One point about this episode cannot be ignored. Those absurdly offensive statements hurt the Buddhists, and therefore it was meet and proper that the perpetrator was subjected to action under the law. But what about all the offensive statements about Islam that hurt the Muslims deeply? Why were the perpetrators not subjected to action under the law? I refer to the most outrageous of all the insults to Islam in Sri Lanka: the demonstration in which Allah was imaged as a pig and burnt in effigy. The police performed their accustomed role of passive spectators. I believe they did a little more than that by restraining horrified Muslims who could have got out of hand – and perhaps that was wise. But why was there no legal action thereafter?

That leads to a crucially important question: what really is the strategy of the Sinhalese Buddhist State towards the SL Muslims? It was earlier expected that the anti-Muslim campaign would culminate in another gory July ’83 holocaust, this time against the Muslims. That is not the general expectation today, not because it is thought that the Government has developed moral scruples but because it fears the possible international repercussions. But other horrors can be perpetrated against the Muslims that are just as horrible as July ’83, possibly in the long run even more horrible. I have in mind the fact that the Sinhalese State seems to be in the grip of a fierce hierarchical drive aimed at establishing the Sinhalese Buddhists firmly and securely at the apex and relegating the Muslims to the position of outcastes. That seems to be the significance of the double standards to which I pointed above: punitive legal action against the Muslim but none against the Sinhalese. It is true that the culture of impunity applies to the Sinhalese as well, but not so consistently as against the Muslims, as shown during the anti-Muslim campaign of the last two years.

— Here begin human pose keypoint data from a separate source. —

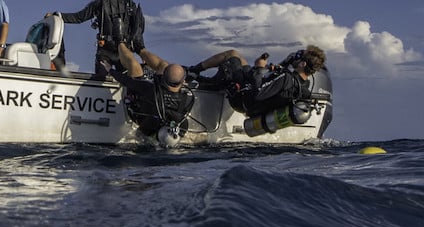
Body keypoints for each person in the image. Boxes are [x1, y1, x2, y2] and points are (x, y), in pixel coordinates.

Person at [47, 0, 145, 80]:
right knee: (125, 82)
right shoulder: (124, 5)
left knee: (113, 81)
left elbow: (79, 17)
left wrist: (57, 15)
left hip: (112, 50)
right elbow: (138, 30)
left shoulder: (126, 5)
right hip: (113, 51)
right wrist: (58, 15)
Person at [188, 45, 327, 116]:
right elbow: (274, 88)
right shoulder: (303, 86)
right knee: (240, 60)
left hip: (243, 99)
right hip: (255, 105)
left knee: (232, 55)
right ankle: (204, 78)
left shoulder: (286, 78)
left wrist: (259, 68)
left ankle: (194, 73)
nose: (295, 59)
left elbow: (258, 92)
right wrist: (274, 70)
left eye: (299, 58)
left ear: (302, 64)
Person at [101, 41, 194, 146]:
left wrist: (110, 70)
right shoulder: (188, 98)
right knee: (163, 65)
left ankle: (120, 43)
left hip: (140, 117)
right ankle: (139, 48)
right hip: (161, 126)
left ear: (164, 76)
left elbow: (127, 82)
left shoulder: (149, 89)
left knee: (134, 65)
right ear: (183, 82)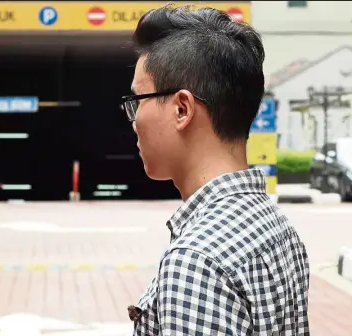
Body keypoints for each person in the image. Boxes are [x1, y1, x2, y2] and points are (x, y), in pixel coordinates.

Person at [123, 5, 309, 335]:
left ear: (182, 108)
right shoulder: (276, 224)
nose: (134, 120)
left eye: (138, 101)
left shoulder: (196, 259)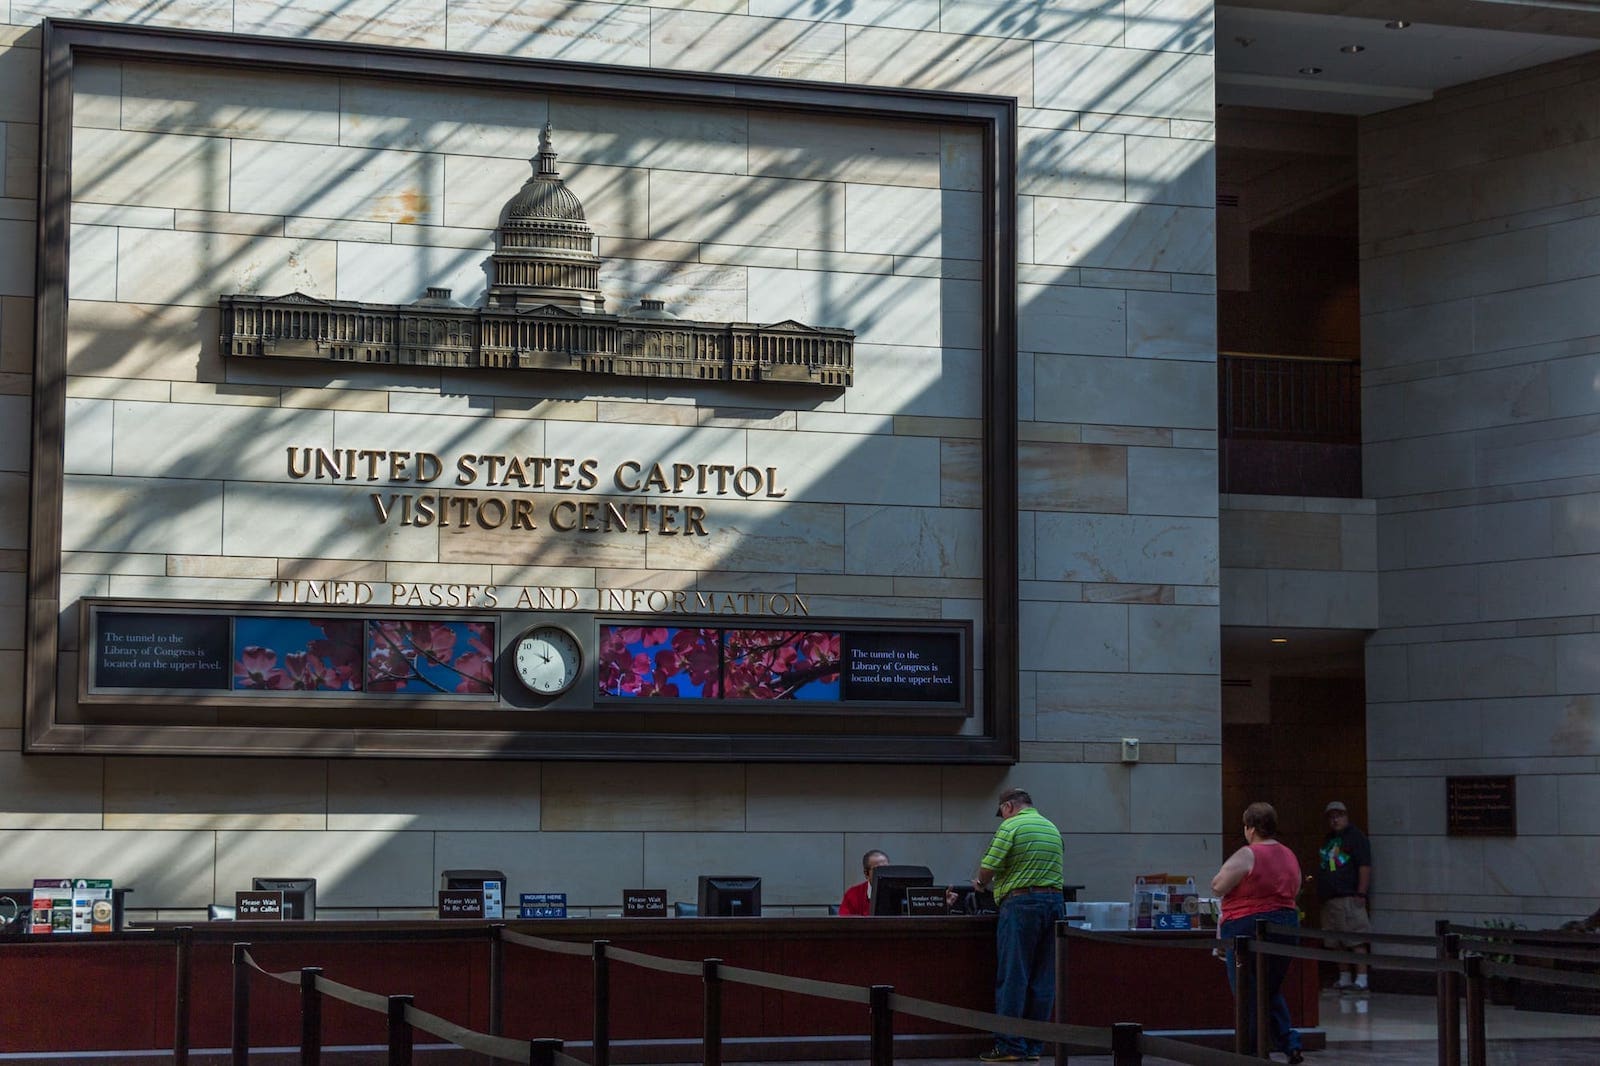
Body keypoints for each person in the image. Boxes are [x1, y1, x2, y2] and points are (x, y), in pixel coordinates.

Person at [970, 787, 1064, 1063]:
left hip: (1022, 905)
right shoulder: (1051, 827)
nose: (1001, 818)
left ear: (1008, 807)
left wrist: (980, 883)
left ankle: (1010, 1045)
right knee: (1044, 979)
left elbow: (988, 868)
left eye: (1001, 813)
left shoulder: (1011, 826)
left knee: (1014, 975)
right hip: (1055, 904)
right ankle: (1034, 1046)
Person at [1211, 801, 1304, 1065]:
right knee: (1269, 988)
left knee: (1246, 989)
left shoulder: (1248, 853)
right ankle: (1290, 1044)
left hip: (1245, 927)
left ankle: (1248, 1050)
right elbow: (1296, 888)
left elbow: (1218, 885)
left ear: (1250, 828)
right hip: (1286, 925)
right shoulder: (1289, 855)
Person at [1316, 800, 1372, 990]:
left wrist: (1360, 893)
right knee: (1336, 942)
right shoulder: (1329, 839)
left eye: (1338, 815)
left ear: (1346, 816)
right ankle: (1345, 977)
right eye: (1331, 817)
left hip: (1348, 897)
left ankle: (1362, 979)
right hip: (1329, 899)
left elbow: (1364, 866)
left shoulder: (1356, 838)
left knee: (1355, 939)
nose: (1335, 820)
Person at [839, 849, 891, 916]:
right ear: (866, 874)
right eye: (878, 870)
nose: (884, 873)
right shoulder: (853, 895)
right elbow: (844, 923)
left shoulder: (898, 893)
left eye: (886, 869)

It should be beyond dispute that the Muslim strategy of political quietism has proved to be utterly disastrous: polishing the boot of Sinhala power has only earned good hard kicks on the backside. Just as well maybe, because the strategy of political quietism was essentially self-seeking, not aimed at the national good inclusive of the good of the Muslims. I have advocated a two-pronged strategy: struggle for the impartial application of the rule of law to all, and dialogue on the issues that have been bedeviling Sinhalese-Muslim relations for decades. The first, the struggle for the rule of law has a very particular importance. It has been a besetting vice of Muslims in the decadent phases of Islamic civilization to withdraw into themselves, to go into a self-imposed ghetto and limit their interaction with the others to the bare minimum. That goes against the greatest Sri Lankan need of the present hour: the need for national integration. In struggling for the rule of law our Muslims will be making common cause with the Sinhalese and the Tamils in a common struggle for the national good.

There is one point in particular that our Muslims must bear in mind. Under the brutal and stupid rule of the 1977 Jay Gang the SL civil society was practically dead, not much more animate than a door-mat. In recent years it has been becoming vibrant in unexpected ways. It is not so vibrant, not so vital, as in India and the West but it certainly counts in the affairs of the nation. The SL Muslims can therefore make their struggle to live in peace and dignity part of the national struggle for a better Sri Lanka. I have in mind the splendid statement of the Bar Association of Sri Lanka against the BBS and in support of the Muslims (Island of May 22). Let the Muslims invoke the blessings of Allah on the heads of the BASL members, and let their names be inscribed in gold in the memories of the Muslims.